DuPage voters to decide long list of referendum questions
Voters in DuPage County on Tuesday will weigh in on more than two dozen referendum questions dealing with issues ranging from a proposed indoor aquatic center in Glen Ellyn to road repairs in Villa Park.
Here's a look at some of the biggest questions on the ballot:
Villa Park roads
One of the largest funding requests is in Villa Park, where officials are seeking permission to borrow $23 million to pay for road repairs.
Supporters say the village doesn't generate enough sales tax and motor fuel tax revenue to fix its 74 miles of streets on a desired a 14-year maintenance cycle.

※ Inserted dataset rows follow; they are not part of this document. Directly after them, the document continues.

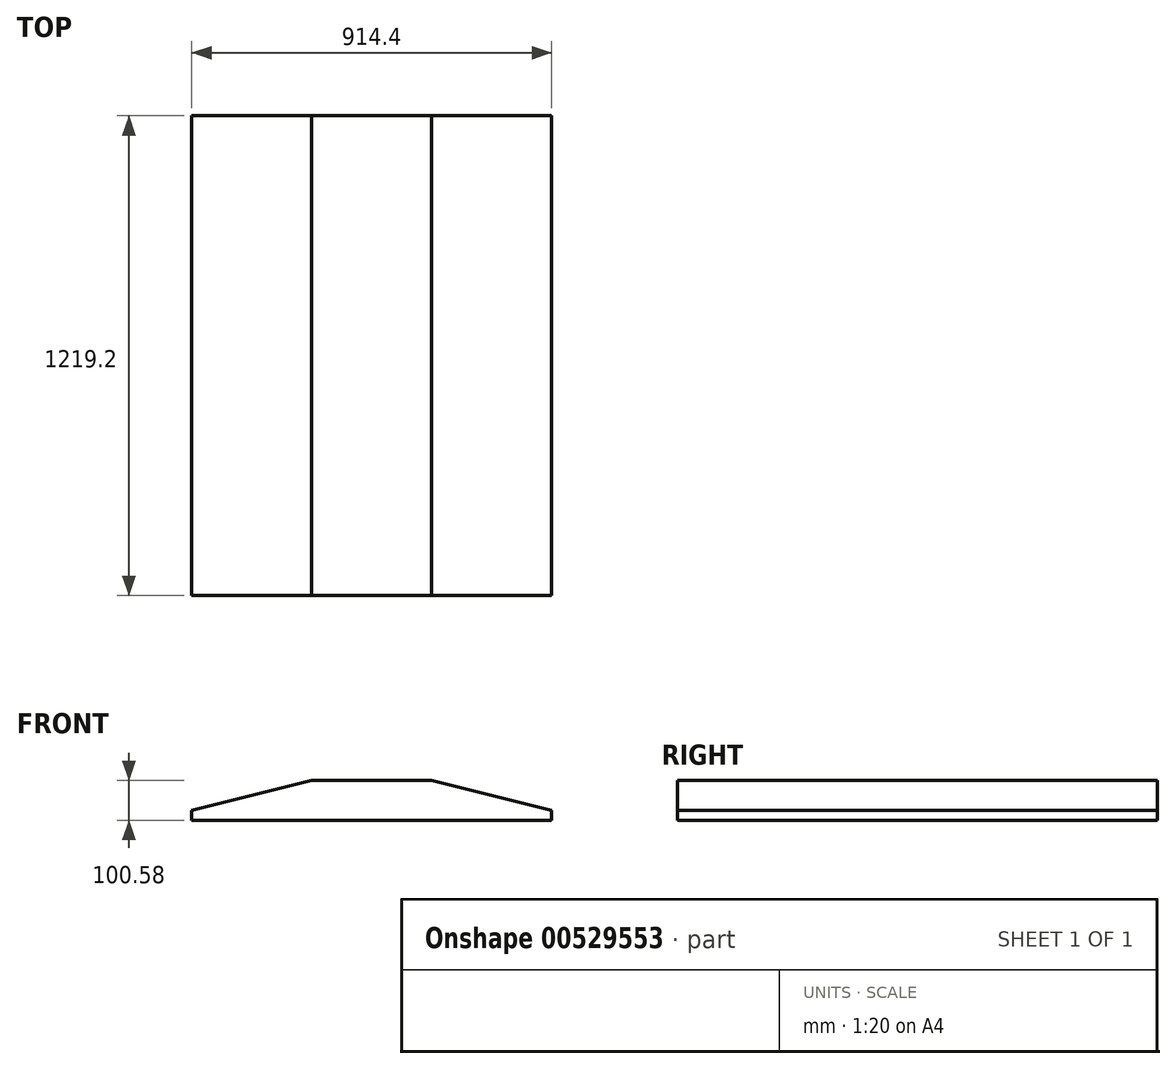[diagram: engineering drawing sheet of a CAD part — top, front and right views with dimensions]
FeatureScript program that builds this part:
annotation { "Feature Type Name" : "Feature", "Feature Type Description" : "" }
export const myFeature = defineFeature(function(context is Context, id is Id, definition is map)
    precondition{}
    {
        {
            var Q0;
            Q0=qCreatedBy(makeId("Top.planeOp"),FACE);
            var sketch = newSketch(context, id + "F0", { "sketchPlane" : qUnion([Q0])});
            skLineSegment(sketch, "E0.bottom", {"start": v(-3421.22, 0) * mm, "end": v(-2506.82, 0) * mm});
            skLineSegment(sketch, "E0.top", {"start": v(-3421.22, 1219.2) * mm, "end": v(-2506.82, 1219.2) * mm});
            skLineSegment(sketch, "E0.left", {"start": v(-3421.22, 0) * mm, "end": v(-3421.22, 1219.2) * mm});
            skLineSegment(sketch, "E0.right", {"start": v(-2506.82, 0) * mm, "end": v(-2506.82, 1219.2) * mm});
            skSolve(sketch);
        }
        {
            var Q0;
            Q0=makeQuery(id+"F0.imprint","IMPRINT",FACE,{"disambiguationData":[TD([[makeQuery(id+"F0.imprint","IMPRINT",EDGE,{"derivedFrom":sQuery(id+"F0.wireOp",EDGE,"E0.bottom")}),1.0]])]});
            var Q1;
            Q1=sQuery(id+"F0.wireOp",EDGE,"E0.left");
            extrude(context, id + "F1", {"entities" : qUnion([Q0]), "surfaceEntities" : qUnion([Q1]), "depth" : 100.58 * mm, "offsetDistance" : 30.48 * mm});
        }
        {
            var Q0;
            Q0=makeQuery(id+"F1.opExtrude","CAP_EDGE",EDGE,{"disambiguationData":[OSD([sQuery(id+"F0.wireOp",EDGE,"E0.left")])],"isStart":false});
            chamfer(context, id + "F2", {"entities" : qUnion([Q0]), "chamferType" : ChamferType.TWO_OFFSETS, "width1" : 76.2 * mm, "oppositeDirection" : false, "width2" : 304.8 * mm, "tangentPropagation" : true});
        }
        {
            var Q0;
            Q0=makeQuery(id+"F1.opExtrude","CAP_EDGE",EDGE,{"disambiguationData":[OSD([sQuery(id+"F0.wireOp",EDGE,"E0.right")])],"isStart":false});
            chamfer(context, id + "F3", {"entities" : qUnion([Q0]), "chamferType" : ChamferType.TWO_OFFSETS, "width1" : 304.8 * mm, "oppositeDirection" : false, "width2" : 76.2 * mm, "tangentPropagation" : true});
        }
    });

If voters approve the ballot question, the village will use the $23 million to rebuild some of the worst streets while keeping up with others before they deteriorate. The owner of a $200,000 home would pay about $146 a year more to the village for 20 years.
Glen Ellyn pool
Glen Ellyn Park District voters will be deciding whether they want to build an indoor aquatic center.
The district is seeking permission to borrow $13.5 million to build and equip the proposed facility, which would be attached to the Ackerman Sports and Fitness Center at 800 St. Charles Road.
If voters approve the measure, park district property taxes would remain the same because the cost of the project would replace a portion of the tax levy that's set to expire. If the ballot question is rejected, the park district's share of the property tax bill would decrease.
Voters in Butterfield Park District are being asked to help pay for a plan to stop development of a former gas station site near Glen Ellyn.
The district wants to purchase the roughly 2.4-acre site so it can be used for open space, trails, gardens, a nature-based playground, a park shelter and passive recreation areas.
But to buy and improve the site on the northeast corner of Butterfield Road and Route 53, the district needs voter approval to borrow nearly $3 million.
The park district has the chance to buy the land for $1.5 million because it's participating in the Conservation Foundation's "buy and hold" program. As part of the program, the Naperville-based organization purchases a parcel for an agency and then holds it for one to two years until the agency can buy it.
The Conservation Foundation got involved because a company wanted to acquire the property and construct a gas station with a car wash and a convenience store.
If the ballot question is approved, the owner of a $200,000 house would pay about $54 a year more to the park district for 20 years.
When it comes to advisory questions, 11 of those on Tuesday ballots will deal with the same topic: airplane noise from O'Hare International Airport.
Since the completion of a new runway last October, O'Hare air traffic has shifted to an east/west flow instead of multiple directions. As a result, residents in Bensenville, Bloomingdale, Itasca and Wood Dale are complaining about increased jet noise.
Each of those towns has two or three questions related to O'Hare noise on its ballot. All four municipalities, for example, are asking if airlines should be required to reduce flight noise during overnight and early morning hours.
Hinsdale High School District 86 recently signed a new contract with its teachers that, in part, decreases end-of-career pay raises for teachers. Still, voters are being asked to give their opinion about such end-of-career raises.
District 86 includes students from Hinsdale, Darien, Clarendon Hills, Burr Ridge, Oak Brook, Westmont and Willowbrook who attend Hinsdale Central and Hinsdale South.